Nach der Schulzeit in Riga am Privatgymnasium v. Eltz mit Abitur am russischen Stadtgymnasium sowie nach dem Ableisten des russischen Militärdiensts in der Nähe von Warschau entschloss er sich zum Studium der Nationalökonomie. Vielleicht wandte er sich diesem Fach aus der Beobachtung seines Vaters zu, der nicht in der Lage war, schwierige wirtschaftliche Situationen zu übersehen: „Durch verfehlte Maßnahmen verlor er sein reiches Erbe“. 1903 studierte er an der Universität Dorpat, und ahnungsvoll klagte er das „ironische Leben“ an, von dem er damals wohl selbst nicht ganz frei war: „Man tat nichts und machte sich über alles lustig.“ 1905 legte er ein Zwischensemester in Berlin ein, wo ihn besonders das moderne Schauspiel faszinierte. Bei den revolutionären Aufständen 1905 ging das väterliche Gut in Flammen auf. Er betrachtete Livland als verloren. Die zwei folgenden Jahre in Freiburg nannte Pander die schönste Zeit seines Lebens. 1906 reiste er zur Materialsammlung für seine Doktorarbeit über russische Arbeiterorganisationen nach St. Petersburg. Petersburg war „in dieser Verfallzeit ein Pfuhl an Verkommenheit und Lastern … Angewidert kehrte ich nach Freiburg zurück.“
Von den Eltern zur Beendigung des Studiums angemahnt, ging er nach München, aber der Ortswechsel erbrachte nicht den gewünschten Erfolg im Studienverlauf. Von einer Italienreise 1908 kam er schwer erkrankt und in einer furchtbaren Depression nach München zurück. Ein neuer Lebensabschnitt begann zum Jahresende mit der ersten Stunde in Harmonielehre bei dem Domorganisten Josef Schmidt, über Monate jede Woche eine Fuge schreibend. Seit Herbst 1909 studierte er noch bei dem Musiktheoretiker Rudolf Louis, der ihm auch den Weg zum Verständnis Anton Bruckners wies, was auf seinen Kompositonsstil für ein Jahrzehnt besondere Bedeutung gewann. Er kam in die Meisterklasse Engelbert Humperdincks in Berlin und studierte bei Friedrich Gernsheim.
1912 erhielt er das erste Engagement als Korrepetitor an das Deutsche Opernhaus in Charlottenburg. 1913 heiratete er die Altistin Elisabeth Hartmann und folgte deren Verpflichtung ans Schweriner Hoftheater, als Korrepetitor ohne Gehalt.

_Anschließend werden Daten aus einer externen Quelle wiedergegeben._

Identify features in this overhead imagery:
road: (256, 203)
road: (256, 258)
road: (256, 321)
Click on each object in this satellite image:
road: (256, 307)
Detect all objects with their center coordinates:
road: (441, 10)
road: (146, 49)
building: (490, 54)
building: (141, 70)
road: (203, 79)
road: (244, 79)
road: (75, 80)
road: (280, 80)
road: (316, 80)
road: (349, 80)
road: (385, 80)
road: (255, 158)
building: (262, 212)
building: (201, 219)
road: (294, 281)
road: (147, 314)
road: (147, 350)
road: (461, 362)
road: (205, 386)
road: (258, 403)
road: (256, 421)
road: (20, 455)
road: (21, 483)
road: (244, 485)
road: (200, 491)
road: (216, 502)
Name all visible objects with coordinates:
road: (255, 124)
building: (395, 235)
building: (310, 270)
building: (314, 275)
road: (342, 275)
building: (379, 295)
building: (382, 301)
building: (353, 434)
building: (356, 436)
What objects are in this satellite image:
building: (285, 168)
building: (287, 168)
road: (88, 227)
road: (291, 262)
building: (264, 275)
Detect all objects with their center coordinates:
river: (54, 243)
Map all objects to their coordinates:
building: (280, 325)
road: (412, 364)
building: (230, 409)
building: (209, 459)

Dann wurde er als 2. Kapellmeister an das Mainzer Stadttheater engagiert. Aus der Übernahme einer Vorstellung von Mozarts Figaro ergab sich ein Dreijahresvertrag als 1. Kapellmeister nach Kiel, den er nicht antreten konnte. Als russischer Staatsangehöriger und russischer Husarenoffizier war ihm der Zuzug nach Kiel, dem wichtigsten Kriegshafen, verwehrt. Im Spätherbst 1914 wurde er 2. Kapellmeister in Lübeck, wo Frau Elisabeth einen Gastspielvertrag hatte. Er freundete sich mit dem als Dirigent des Lübecker Konzertvereins tätigen Wilhelm Furtwängler an, der später Pate seines zweiten Sohnes Benedictus wurde. Pander konnte die Kieler Beziehungen aufgreifen und stand dort häufiger am Pult. In der Spielzeit 1916/17 ging er als 1. Kapellmeister nach Halle. Sein starker Charakter stand immer wieder im Widerspruch mit den Schwierigkeiten der Zeiten, wie der Umgang mit den personellen Gegebenheiten am Musiktheater und mit autoritären Intendanten, aber auch der nach dem Ersten Weltkrieg stark von Kommunisten durchsetzten Strukturen, die das mäzenatische, liberale Bürgertum und das Hoftheater abgelöst hatten und das entstandene Vakuum besetzten. Seine kompromisslose Haltung führte zu mehreren eigenen Kündigungen. So war ihm das Engagement als 1. Kapellmeister 1919 nach Darmstadt als Nachfolger von Erich Kleiber sehr willkommen. Gleichzeitig übernahm er nach Carl Schuricht den Rühlschen Gesangverein in Frankfurt/M. Unstimmigkeiten und Intrigen in Darmstadt führten dazu, dass er die Kapellmeisterstelle aufgab und sich vom Musiktheater loslöste, um seine Möglichkeiten als Konzertdirigent auszuweiten. Er wurde 1920 Dirigent der Offenbacher Konzertgesellschaft, leitete noch andere Chöre und dirigierte mehrere Museumskonzerte sowie Konzertzyklen mit den Frankfurter Sinfonikern. Durch die Inflation konnte er seinen freischaffenden Stand nicht mehr aufrecht halten, nachdem auch die Frankfurter Sinfoniker ein Opfer dieser Entwicklung wurden.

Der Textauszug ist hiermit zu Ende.